Aller au contenu

Page:Sorel - L’Histoire comique de Francion, 1925.djvu/187

La bibliothèque libre.
Le texte de cette page a été corrigé et est conforme au fac-similé.
161

Cela m’avait rendu méchant et fripon, et je ne tenais plus rien du tout de notre pays, non pas même les accents, car je demeurais avec des Normands, des Picards, des Gascons et des Parisiens, avec qui je prenais de nouvelles coutumes : déjà l’on me mettait au nombre de ceux que l’on nomme des pestes, et je courais la nuit dans la cour avec ce nerf de bœuf dans mes chausses pour assaillir ceux qui allaient aux lieux, pour parler par révérence. J’avais la toque plate, le pourpoint sans boutons, attaché avec des épingles ou des aiguillettes, la robe tout délabrée le collet noir et les souliers blancs, toutes choses qui conviennent bien à un vrai poste[1] d’écolier ; et qui me parlait de propreté se déclarait mon ennemi. Auparavant, la seule voix d’un maître courroucé m’avait fait trembler autant que les feuilles d’un arbre battues du vent ; mais alors un coup de canon ne m’eût pas étonné. Je ne craignais non plus le fouet que si ma peau eût été de fer, et exerçais mille malices, comme de jeter, sur ceux qui passent dans la rue du collège, des pétards, des cornets pleins d’ordures, et quelquefois des étrons volants.

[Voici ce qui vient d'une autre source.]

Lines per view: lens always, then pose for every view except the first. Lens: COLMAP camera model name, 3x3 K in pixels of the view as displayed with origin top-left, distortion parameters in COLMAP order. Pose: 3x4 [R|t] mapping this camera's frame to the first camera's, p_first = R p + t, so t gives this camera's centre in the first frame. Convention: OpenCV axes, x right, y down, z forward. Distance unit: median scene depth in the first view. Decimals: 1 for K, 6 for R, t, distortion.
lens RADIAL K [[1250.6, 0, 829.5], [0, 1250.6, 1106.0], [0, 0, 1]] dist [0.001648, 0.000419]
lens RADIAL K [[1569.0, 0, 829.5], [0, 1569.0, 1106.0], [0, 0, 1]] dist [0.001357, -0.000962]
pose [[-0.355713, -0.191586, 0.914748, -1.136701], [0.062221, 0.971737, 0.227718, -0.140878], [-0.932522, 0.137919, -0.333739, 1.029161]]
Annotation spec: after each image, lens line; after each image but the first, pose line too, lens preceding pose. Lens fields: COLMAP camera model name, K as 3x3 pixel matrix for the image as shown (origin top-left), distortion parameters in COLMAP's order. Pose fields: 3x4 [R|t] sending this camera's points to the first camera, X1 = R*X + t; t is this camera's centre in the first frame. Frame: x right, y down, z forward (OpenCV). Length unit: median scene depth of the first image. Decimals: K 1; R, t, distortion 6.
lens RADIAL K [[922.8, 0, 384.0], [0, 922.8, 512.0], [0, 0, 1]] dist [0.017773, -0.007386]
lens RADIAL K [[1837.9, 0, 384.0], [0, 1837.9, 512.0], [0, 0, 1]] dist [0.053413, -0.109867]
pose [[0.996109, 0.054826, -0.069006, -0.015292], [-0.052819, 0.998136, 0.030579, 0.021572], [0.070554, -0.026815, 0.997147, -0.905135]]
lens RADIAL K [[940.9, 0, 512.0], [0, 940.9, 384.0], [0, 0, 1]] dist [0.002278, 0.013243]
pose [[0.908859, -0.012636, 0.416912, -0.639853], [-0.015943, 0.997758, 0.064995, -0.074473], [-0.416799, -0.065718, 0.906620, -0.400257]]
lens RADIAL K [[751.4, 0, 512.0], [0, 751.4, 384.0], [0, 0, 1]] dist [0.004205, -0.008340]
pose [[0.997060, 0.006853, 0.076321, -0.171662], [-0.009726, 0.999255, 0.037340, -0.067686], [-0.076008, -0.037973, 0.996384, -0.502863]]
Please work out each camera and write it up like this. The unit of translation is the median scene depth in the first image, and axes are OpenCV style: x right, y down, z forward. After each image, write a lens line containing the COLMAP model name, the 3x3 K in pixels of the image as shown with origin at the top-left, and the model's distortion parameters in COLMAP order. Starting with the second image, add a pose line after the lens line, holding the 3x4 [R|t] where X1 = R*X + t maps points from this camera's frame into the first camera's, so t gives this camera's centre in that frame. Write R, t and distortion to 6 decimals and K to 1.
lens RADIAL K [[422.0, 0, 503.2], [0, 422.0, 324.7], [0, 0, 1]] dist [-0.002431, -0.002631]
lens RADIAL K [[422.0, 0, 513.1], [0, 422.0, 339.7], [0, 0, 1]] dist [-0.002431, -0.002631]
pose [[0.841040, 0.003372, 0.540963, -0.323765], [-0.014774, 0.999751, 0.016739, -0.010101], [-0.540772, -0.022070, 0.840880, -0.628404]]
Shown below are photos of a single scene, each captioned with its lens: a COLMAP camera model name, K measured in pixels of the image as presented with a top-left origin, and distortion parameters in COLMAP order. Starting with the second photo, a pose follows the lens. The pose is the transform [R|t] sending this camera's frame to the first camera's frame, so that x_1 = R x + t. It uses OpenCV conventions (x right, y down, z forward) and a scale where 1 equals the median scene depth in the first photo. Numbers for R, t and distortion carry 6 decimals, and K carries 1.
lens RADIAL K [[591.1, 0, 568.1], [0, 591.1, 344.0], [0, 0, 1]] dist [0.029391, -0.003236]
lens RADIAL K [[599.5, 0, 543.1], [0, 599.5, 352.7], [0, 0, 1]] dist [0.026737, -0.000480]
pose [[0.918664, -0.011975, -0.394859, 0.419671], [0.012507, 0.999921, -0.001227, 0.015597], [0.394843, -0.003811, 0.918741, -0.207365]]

Une fois, je dévalais par la fenêtre un panier attaché à une corde, afin qu’un pâtissier qui était en bas, à qui j’avais jeté une pièce de cinq sols, mît dedans quelques gâteaux ; mais, comme je le remontais, mon maître qui était à mon déçu[2] dans une chambre de dessous, le tira en passant à lui et ne le laissa point aller qu’il ne l’eût vidé. Je descendis en bas pour voir qui m’avait fait cette supercherie, et trouvant ce pédant sur le seuil de la porte, je reconnus que c’était lui et n’en osai pas seulement desserrer les dents. Ô le grand crève-cœur que j’eus ! il me commanda tout

  1. ndws : débauché, cf. Oudin, op. cit., p. 443.
  2. ndws : à mon insu, cf. éd. Roy, t. I, p. 182.